-- Source material follows --

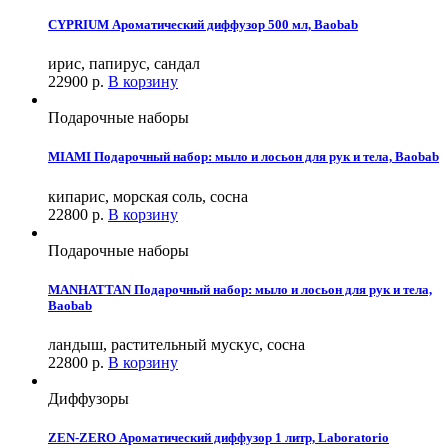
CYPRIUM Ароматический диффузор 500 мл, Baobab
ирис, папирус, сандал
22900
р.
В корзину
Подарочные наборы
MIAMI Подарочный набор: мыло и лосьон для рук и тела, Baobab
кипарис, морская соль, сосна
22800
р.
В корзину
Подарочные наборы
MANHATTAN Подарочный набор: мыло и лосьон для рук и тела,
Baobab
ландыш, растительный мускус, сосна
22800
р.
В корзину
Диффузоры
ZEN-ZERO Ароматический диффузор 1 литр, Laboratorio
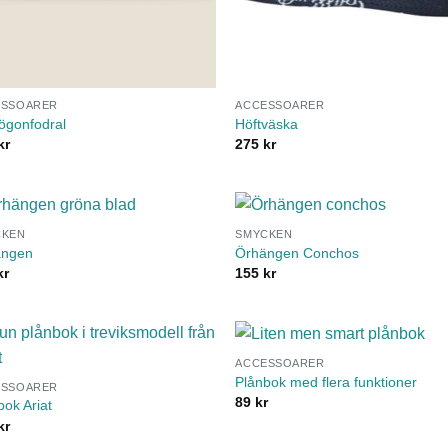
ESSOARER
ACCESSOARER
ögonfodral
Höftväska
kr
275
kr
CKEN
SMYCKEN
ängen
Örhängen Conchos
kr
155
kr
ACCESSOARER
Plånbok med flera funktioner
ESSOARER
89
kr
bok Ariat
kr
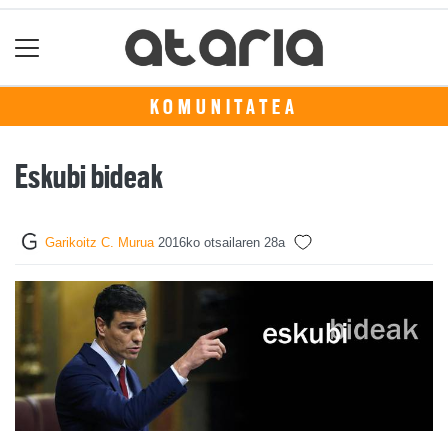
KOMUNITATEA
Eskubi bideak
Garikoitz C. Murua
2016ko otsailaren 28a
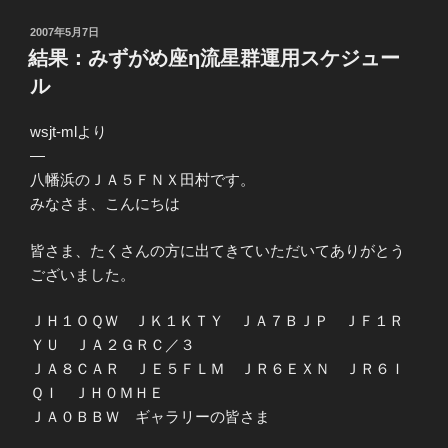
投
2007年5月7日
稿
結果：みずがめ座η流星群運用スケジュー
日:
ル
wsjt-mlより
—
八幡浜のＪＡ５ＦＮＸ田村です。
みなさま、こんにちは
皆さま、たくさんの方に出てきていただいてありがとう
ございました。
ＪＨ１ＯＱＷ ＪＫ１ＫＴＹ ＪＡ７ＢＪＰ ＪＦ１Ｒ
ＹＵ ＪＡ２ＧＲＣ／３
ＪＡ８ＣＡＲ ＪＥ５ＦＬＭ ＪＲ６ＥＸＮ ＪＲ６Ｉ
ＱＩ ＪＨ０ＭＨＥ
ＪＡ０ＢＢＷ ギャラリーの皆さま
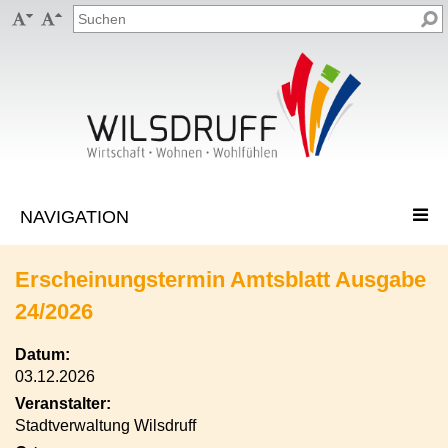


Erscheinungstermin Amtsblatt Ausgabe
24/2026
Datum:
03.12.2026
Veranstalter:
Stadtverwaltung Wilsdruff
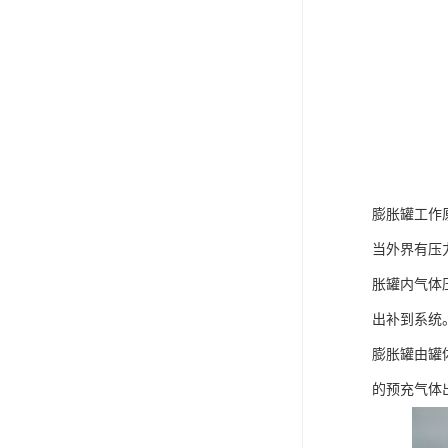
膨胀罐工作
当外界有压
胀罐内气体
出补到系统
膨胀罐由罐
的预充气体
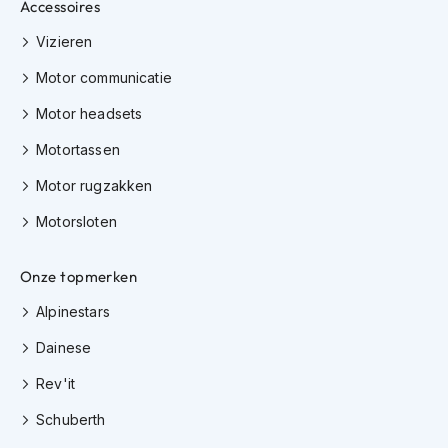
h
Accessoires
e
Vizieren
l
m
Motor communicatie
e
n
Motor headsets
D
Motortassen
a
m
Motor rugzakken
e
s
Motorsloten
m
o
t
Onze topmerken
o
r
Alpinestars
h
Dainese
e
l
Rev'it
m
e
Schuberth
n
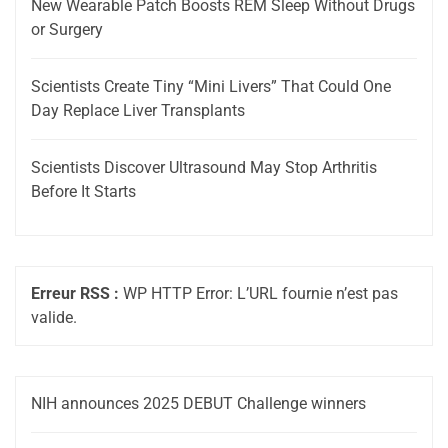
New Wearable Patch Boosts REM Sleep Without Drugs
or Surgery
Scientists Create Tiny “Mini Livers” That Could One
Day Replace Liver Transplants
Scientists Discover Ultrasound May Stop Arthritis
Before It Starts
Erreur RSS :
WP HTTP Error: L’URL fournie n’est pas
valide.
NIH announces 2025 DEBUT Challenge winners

-- Source material concluded --

§ What the exercise asks
Give every entry again verbatim, with no pictures.

§ Answer box
CYPRIUM Ароматический диффузор 500 мл, Baobab
ирис, папирус, сандал
22900
р.
В корзину
Подарочные наборы
MIAMI Подарочный набор: мыло и лосьон для рук и тела, Baobab
кипарис, морская соль, сосна
22800
р.
В корзину
Подарочные наборы
MANHATTAN Подарочный набор: мыло и лосьон для рук и тела,
Baobab
ландыш, растительный мускус, сосна
22800
р.
В корзину
Диффузоры
ZEN-ZERO Ароматический диффузор 1 литр, Laboratorio
ESSOARER
ACCESSOARER
ögonfodral
Höftväska
kr
275
kr
CKEN
SMYCKEN
ängen
Örhängen Conchos
kr
155
kr
ACCESSOARER
Plånbok med flera funktioner
ESSOARER
89
kr
bok Ariat
kr
KOMUNITATEA
Eskubi bideak
Garikoitz C. Murua
2016ko otsailaren 28a
投
2007年5月7日
稿
結果：みずがめ座η流星群運用スケジュー
日:
ル
wsjt-mlより
—
八幡浜のＪＡ５ＦＮＸ田村です。
みなさま、こんにちは
皆さま、たくさんの方に出てきていただいてありがとう
ございました。
ＪＨ１ＯＱＷ ＪＫ１ＫＴＹ ＪＡ７ＢＪＰ ＪＦ１Ｒ
ＹＵ ＪＡ２ＧＲＣ／３
ＪＡ８ＣＡＲ ＪＥ５ＦＬＭ ＪＲ６ＥＸＮ ＪＲ６Ｉ
ＱＩ ＪＨ０ＭＨＥ
ＪＡ０ＢＢＷ ギャラリーの皆さま


Erscheinungstermin Amtsblatt Ausgabe
24/2026
Datum:
03.12.2026
Veranstalter:
Stadtverwaltung Wilsdruff
膨胀罐工作
当外界有压
胀罐内气体
出补到系统
膨胀罐由罐
的预充气体
h
Accessoires
e
Vizieren
l
m
Motor communicatie
e
n
Motor headsets
D
Motortassen
a
m
Motor rugzakken
e
s
Motorsloten
m
o
t
Onze topmerken
o
r
Alpinestars
h
Dainese
e
l
Rev'it
m
e
Schuberth
n
New Wearable Patch Boosts REM Sleep Without Drugs
or Surgery
Scientists Create Tiny “Mini Livers” That Could One
Day Replace Liver Transplants
Scientists Discover Ultrasound May Stop Arthritis
Before It Starts
Erreur RSS :
WP HTTP Error: L’URL fournie n’est pas
valide.
NIH announces 2025 DEBUT Challenge winners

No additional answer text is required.